Pilot trusts are sometimes referred to as Rysaffe trusts in reference to the case of CIR v Rysaffe where HMRC unsuccessfully sought to overturn the tax advantages of pilot trusts.
The tax advantages of pilot trusts arose because of the way in which the nil rate band is calculated for the purpose of ongoing IHT charges for trusts. i.e.
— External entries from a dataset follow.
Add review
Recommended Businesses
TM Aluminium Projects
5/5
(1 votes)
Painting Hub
On each 10 year anniversary (“Principal Charge”) or on the distribution of capital to beneficiaries (“Exit Charge”).
Amongst other things, the calculation of the nil rate band available to each trust took into account the value of related settlements (i.e. trusts created on the same day) and certain additions to trusts created by the same settlor, but crucially not additions made to different trusts on the same day.
This meant that each pilot trust was able to benefit from its own nil rate band reducing the IHT payable on the Exit and Principal Charges for the trusts.
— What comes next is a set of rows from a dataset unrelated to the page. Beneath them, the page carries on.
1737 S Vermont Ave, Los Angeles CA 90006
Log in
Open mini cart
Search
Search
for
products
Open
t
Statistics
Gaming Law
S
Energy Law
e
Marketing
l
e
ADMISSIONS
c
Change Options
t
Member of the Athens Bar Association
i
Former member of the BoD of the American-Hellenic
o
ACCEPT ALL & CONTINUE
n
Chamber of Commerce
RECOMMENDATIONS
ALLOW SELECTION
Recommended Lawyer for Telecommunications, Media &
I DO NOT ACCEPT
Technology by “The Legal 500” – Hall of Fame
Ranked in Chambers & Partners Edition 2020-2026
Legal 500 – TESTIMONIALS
After a lengthy consultation period on reforming this peculiarity, the Finance (No. 2) Act 2015 brought in specific provisions to prevent this type of tax planning.
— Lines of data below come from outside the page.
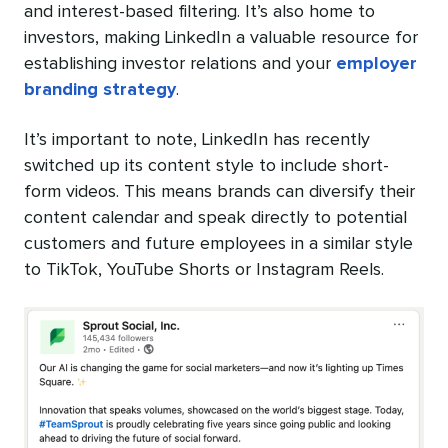
and interest-based filtering. It’s also home to
investors, making LinkedIn a valuable resource for
establishing investor relations and your
employer
branding strategy
.
It’s important to note, LinkedIn has recently
switched up its content style to include short-
form videos. This means brands can diversify their
content calendar and speak directly to potential
customers and future employees in a similar style
to TikTok, YouTube Shorts or Instagram Reels.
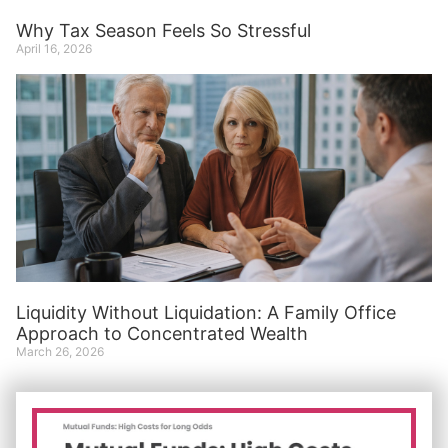
Why Tax Season Feels So Stressful
April 16, 2026
Liquidity Without Liquidation: A Family Office
Approach to Concentrated Wealth
March 26, 2026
The new provisions mean that same day additions are included in the calculation of IHT, thereby removing the incentive to create small pilot trusts.
The new rules apply to Principal and Exit Charges from 18 November 2015 (the date of Royal Assent for the F(No.2)A 2015) for trusts created on or after 10 December 2014 and for trusts settled before 10 December 2014 if additions are made on or after that date.
Exclusions from the new rules apply to:
- charitable trusts,
- additions from regular life insurance premiums,
- lifetime transfers below £5,000, and
- existing trusts for those dying before 6 April 2017 where:
- the will is executed before 10 December 2014, or
- such terms are carried forward to a later will.
The exclusions for those dying before 6 April 2017 are designed give taxpayers sufficient time to change their wills (see below).
The Future for Pilot Trusts
The changes have not prevented the creation of pilot trusts. Taxpayers are still free to settle multiple pilot trusts during their lifetime however the tax advantages are now limited.
For settlors dying before 6 April 2017 with wills executed before 10 December 2014, pilot trusts can continue to benefit from the previous rules provided the abovementioned criteria and the will concerned is a “protected testamentary disposition”; i.e. the disposition to the pilot trusts under the will must be, in substance, as they would have been immediately before 10 December 2014 when the changes were announced.
Therefore taxpayers with existing pilot trusts should take care not to make changes to their wills until after 6 April 2017.
HMRC have accepted that certain changes to wills on or after 10 December 2014 will not result in the will failing to be protected if the changes do not affect dispositions from the estate. However, as this has yet to be fully clarified, settlors may prefer use instruments of variation after their death.
For settlors surviving to/from the 6 April 2017, wills executed before 10 December 2014 will no longer be protected and trusts subject to disposition will be taxed under the new rules. Settlors in this situation will need to review their tax planning arrangements to ensure their trusts do not face substantial tax burdens due to outdated wills.